Monday, May. 16, 1927

Booms

Coolidge. At No. 15 Dupont Circle, President Coolidge, Republican National Committee Chairman William M. Butler, and ten potent Republicans* breakfasted on grapefruit, bacon, eggs, sausage, hot cakes. They then listened to Chairman Butler's report on his just completed Western tour.

Said Mr. Butler, in effect: Western Republicans are very fond of President Coolidge. The third term bogey strikes terror nowhere. Nobody is considering any 1928 candidate other than the President.

Woollen. Thomas Taggart, boss Democrat of Indiana, likes to take his delegates to the national conventions lined up behind one Indianian whom they more or less seriously advance for nomination. Later he swings their votes in line behind some other section's candidate. But there is always the chance that the Indiana man will be one of the men and bring glory to Indiana and Boss Taggart.

So it was in 1912, when the Taggart man was the late Thomas R. Marshall. In 1920, Mr. Marshall failed to repeat, but in 1924 it looked much as though Boss Taggart had engineered successfully-- until the late Senator Samuel M. Ralston (a perfunctory Taggart man that year) withdrew his name.

At Democratic State Committee meeting last week, Boss Taggart named his leading man for 1928-- the Indianapolis banker Evans Woollen. It was explained that Democrats were looking for a Midwestern candidate; that Mr. Woollen would receive nationwide support.

A nationwide introduction will first be necessary but in making it, Boss Taggart will not lack for good things to say. President of the Fletcher Savings & Trust Co., a neat, grey man of 62, Candidate Woollen has frequently displayed fortitude combined with his philosophy.
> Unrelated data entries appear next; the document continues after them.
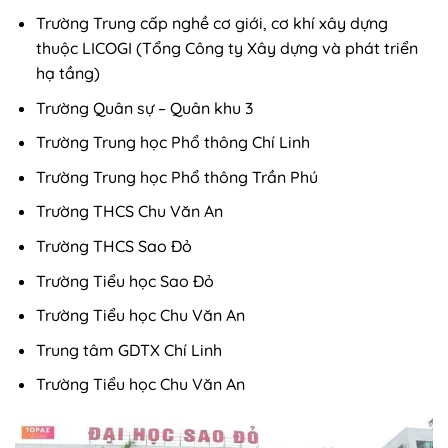
Trường Trung cấp nghề cơ giới, cơ khí xây dựng
thuộc LICOGI (Tổng Công ty Xây dựng và phát triển
hạ tầng)
Trường Quân sự – Quân khu 3
Trường Trung học Phổ thông Chí Linh
Trường Trung học Phổ thông Trần Phú
Trường THCS Chu Văn An
Trường THCS Sao Đỏ
Trường Tiểu học Sao Đỏ
Trường Tiểu học Chu Văn An
Trung tâm GDTX Chí Linh
Trường Tiểu học Chu Văn An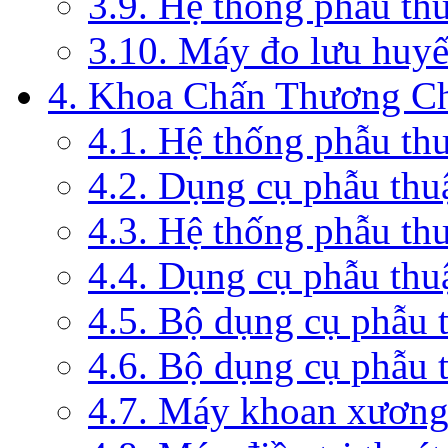
3.9. Hệ thống phẫu th
3.10. Máy đo lưu huyế
4. Khoa Chấn Thương C
4.1. Hệ thống phẫu th
4.2. Dụng cụ phẫu thu
4.3. Hệ thống phẫu th
4.4. Dụng cụ phẫu thu
4.5. Bộ dụng cụ phẫu 
4.6. Bộ dụng cụ phẫu 
4.7. Máy khoan xương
He bolted the Bryan organization in 1896. He told farmers who deposit in his bank that, sorry though he was for them, he viewed the McNary-Haugen farm relief scheme with alarm. Similarly he has risked the displeasure of manufacturers by denouncing high tariff time and again.

As to vote-getting, it was Candidate Woollen who gave Senator Arthur R. Robinson a bad scare last autumn as one of the Democratic senatorial aspirants that cut the Republican lead from its normal 100,000 in Indiana to a scant 20,000.

Third Party Talk. Into Baltimore last week rolled the private car of Daniel Willard, President of the Baltimore & Ohio railroad. From it stepped Dr. Nicholas Murray Butler, President of Columbia University, Pierre S. duPont, and a committee of 14 Baltimorans. The party proceeded to a banquet given by the. Southern Maryland Society (composed of Maryland Republicans and Democrats), where, having eaten, Dr. Butler spoke.

Flaying both Republicans and Democrats for neglect of fundamental principles of government, Dr. Butler predicted that liberals of both parties might unite to form a Liberal Third Party. "There is no reason why we should be governed forever by Main Streets and Babbitts," thundered Dr. Butler.

*The ten: Secretaries Kellogg, Wilbur, Mellon, Work; Speaker Longworth; Congressmen Snell, Treadway; Senators Borah, Curtis; C. Bascom Slemp, onetime Secretary to President Coolidge.

*And not, as the N. Y. World mistakenly said last week, Senator James E. Watson. Opposing Senator Watson last autumn was Democrat Albert Stump.